If the Fixed Term Worker Directive, the EU law that provides for employment protection for fixed term workers, is to be believed “contracts of an indefinite duration are, and will continue to be, the general form of employment relationship between employers and workers.” I have to say I have some scepticism of that statement and have seen fixed term appointments being used for much more than just short term projects and similar with limited opportunity for redress but despite this the Directive does provide some important protections which are incorporated into UK law in the Fixed-term Employees (Prevention of Less Favourable Treatment) Regulations 2002.
As a matter of law, section 95(1)(b) of the Employment Rights Act 1996 stipulates that an employee whose fixed term contract is not renewed by their employer upon expiry has been dismissed from their employment. And, because they have been dismissed, they may if they meet all qualifying conditions for such a claim make a complaint to an employment tribunal that they have been unfairly dismissed.
As with any ordinary unfair dismissal claim an employer needs to advance a potentially fair reason for dismissal and, if this is accepted, there will then be a consideration of whether the dismissal was reasonable under section 98(4) of the 1996 Act. In many fixed term cases if there is a no longer a need to continue the work (for example a project has ended) then there will be a potentially fair reason which is a dismissal for “some other substantial reason.”
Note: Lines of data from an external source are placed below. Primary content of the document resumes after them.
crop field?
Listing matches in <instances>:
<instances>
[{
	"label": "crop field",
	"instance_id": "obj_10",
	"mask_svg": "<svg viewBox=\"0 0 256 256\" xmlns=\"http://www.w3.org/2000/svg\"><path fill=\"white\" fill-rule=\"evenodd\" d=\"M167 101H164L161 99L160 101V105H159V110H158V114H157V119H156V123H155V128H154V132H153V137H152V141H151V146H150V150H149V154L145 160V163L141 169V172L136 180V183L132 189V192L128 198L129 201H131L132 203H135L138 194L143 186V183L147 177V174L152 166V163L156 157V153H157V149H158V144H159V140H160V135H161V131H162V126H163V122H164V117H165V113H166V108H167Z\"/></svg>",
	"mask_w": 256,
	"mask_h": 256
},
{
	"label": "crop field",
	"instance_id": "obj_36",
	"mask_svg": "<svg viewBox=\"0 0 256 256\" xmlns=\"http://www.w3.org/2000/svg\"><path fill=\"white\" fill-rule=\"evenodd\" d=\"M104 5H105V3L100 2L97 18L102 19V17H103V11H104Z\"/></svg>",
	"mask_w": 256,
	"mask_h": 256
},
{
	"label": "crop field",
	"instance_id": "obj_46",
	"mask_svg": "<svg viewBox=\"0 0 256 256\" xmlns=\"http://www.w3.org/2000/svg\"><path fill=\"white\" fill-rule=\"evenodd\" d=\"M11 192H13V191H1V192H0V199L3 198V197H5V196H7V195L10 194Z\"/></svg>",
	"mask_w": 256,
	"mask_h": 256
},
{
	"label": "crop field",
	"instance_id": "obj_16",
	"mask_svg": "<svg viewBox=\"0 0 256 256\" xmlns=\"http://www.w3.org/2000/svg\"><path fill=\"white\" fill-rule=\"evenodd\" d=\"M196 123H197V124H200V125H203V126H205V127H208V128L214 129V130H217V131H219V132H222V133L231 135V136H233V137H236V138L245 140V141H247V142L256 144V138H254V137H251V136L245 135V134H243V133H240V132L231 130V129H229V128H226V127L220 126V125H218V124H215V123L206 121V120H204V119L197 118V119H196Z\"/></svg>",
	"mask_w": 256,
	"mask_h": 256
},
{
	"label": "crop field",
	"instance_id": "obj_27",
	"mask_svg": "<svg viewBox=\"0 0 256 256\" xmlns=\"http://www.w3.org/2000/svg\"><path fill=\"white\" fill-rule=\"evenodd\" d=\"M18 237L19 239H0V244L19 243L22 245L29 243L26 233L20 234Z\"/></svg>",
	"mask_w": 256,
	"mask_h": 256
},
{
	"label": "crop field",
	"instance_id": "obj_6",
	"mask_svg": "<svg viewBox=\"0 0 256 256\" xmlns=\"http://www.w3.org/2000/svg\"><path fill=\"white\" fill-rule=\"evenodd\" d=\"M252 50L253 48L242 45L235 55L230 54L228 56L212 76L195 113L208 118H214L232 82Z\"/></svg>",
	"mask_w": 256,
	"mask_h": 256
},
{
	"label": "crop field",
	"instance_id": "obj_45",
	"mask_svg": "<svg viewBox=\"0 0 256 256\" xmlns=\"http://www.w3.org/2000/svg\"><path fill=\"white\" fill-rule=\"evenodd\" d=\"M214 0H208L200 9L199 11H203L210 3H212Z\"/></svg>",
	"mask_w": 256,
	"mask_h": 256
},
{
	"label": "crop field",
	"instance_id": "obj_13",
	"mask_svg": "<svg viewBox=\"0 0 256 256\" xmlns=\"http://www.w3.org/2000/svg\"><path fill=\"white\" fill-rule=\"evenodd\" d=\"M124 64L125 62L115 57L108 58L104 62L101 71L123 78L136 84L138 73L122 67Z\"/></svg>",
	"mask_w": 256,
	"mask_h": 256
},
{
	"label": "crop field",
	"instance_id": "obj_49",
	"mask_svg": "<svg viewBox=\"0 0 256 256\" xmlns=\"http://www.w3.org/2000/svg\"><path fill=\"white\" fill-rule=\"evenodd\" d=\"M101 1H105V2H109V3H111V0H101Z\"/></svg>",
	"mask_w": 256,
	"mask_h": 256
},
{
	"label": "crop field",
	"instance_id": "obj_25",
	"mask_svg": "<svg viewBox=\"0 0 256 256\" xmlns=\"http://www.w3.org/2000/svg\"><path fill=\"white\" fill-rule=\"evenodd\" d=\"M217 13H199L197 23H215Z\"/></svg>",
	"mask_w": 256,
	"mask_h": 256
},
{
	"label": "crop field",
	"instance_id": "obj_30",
The decision of the Employment Appeal Tribunal in Royal Surrey County NHS Foundation Trust v Drzymala  UKEAT 0063_17_1101 offers a helpful example of how a fixed term worker can who is dismissed for a fair reason may still nonetheless by unfairly dismissed.
The facts of the case are straight-forward and quite common. An employee had been employed on a fixed term contract of six months, and that contract had been extended five or six times. Shortly after she had been unsuccessful in obtaining a permanent contract the employer wrote to her giving her three month’s notice that her contract would not be renewed. There had been no discussion with the claimant before the notice was given and there was no right of appeal mentioned in the letter. The claimant alleged she had been unfairly dismissed because of two factors: that there was no right of appeal given to the dismissal, that there was no consideration of alternative roles despite there being a possibility that one was available.
A line of defence the employer offered was that there had been no breach of the fixed term worker regulations, a defence that math EAT rejected, saying “The main submission … was that compliance with the 2002 Regulations meant the dismissal was necessarily fair. That is, as already explained, wrong. The 2002 Regulations sit alongside the unfair dismissal regime and compliance with them does not of itself afford a defence to an unfair dismissal claim where the dismissal is effected by non-renewal of a fixed-term contract.” In the present case the EAT endorsed the Tribunal’s view that the failure to discuss alternative employment and failure to give an appeal rendered the dismissal unfair.
This is a helpful case, that points out that it is not necessarily fair for an employer to simply let fixed term appointments lapse, and there must be some considerations as to the fairness to the employee. The EAT also gave some guidance on the nature of such considerations commenting that:
This was not a conduct or a capability dismissal. It was a “some other substantial reason” case. It is well established that to act reasonably under section 98(4) in such a case an employer may, depending on the facts, have to engage in some degree of discussion or consultation. In such cases, the emphasis is more on the “equity” part of the fairness test and less on the “substantial merits” part of the test.
A dismissal by non-renewal of a standard fixed-term contract may, depending on the facts, have some features in common with a redundancy dismissal or, where there is no redundancy situation, with a non-redundancy “business reorganisation” case, or a case where the employer wishes to impose changed working practice or terms of employment on an unwilling or reluctant employee. Possible alternatives to dismissal may need to be discussed as a matter of fairness, where such alternatives are or may be available.
Of course, the two year qualifying period that must be worked before an employee can make an ordinary unfair dismissal claim disproportionately affects fixed term employees given the common practice of limiting contracts to eleven months when the qualifying period was one year and, more recently, twenty-three months when the period is two years in order to evade any risk of employee litigation. Therefore, while not a significant help for many fixed term workers who work less than two years before being replaced this does provide a basis for employees and union negotiators to secure better conditions of work and more job security as any unfair practices may provide a basis for legal challenge.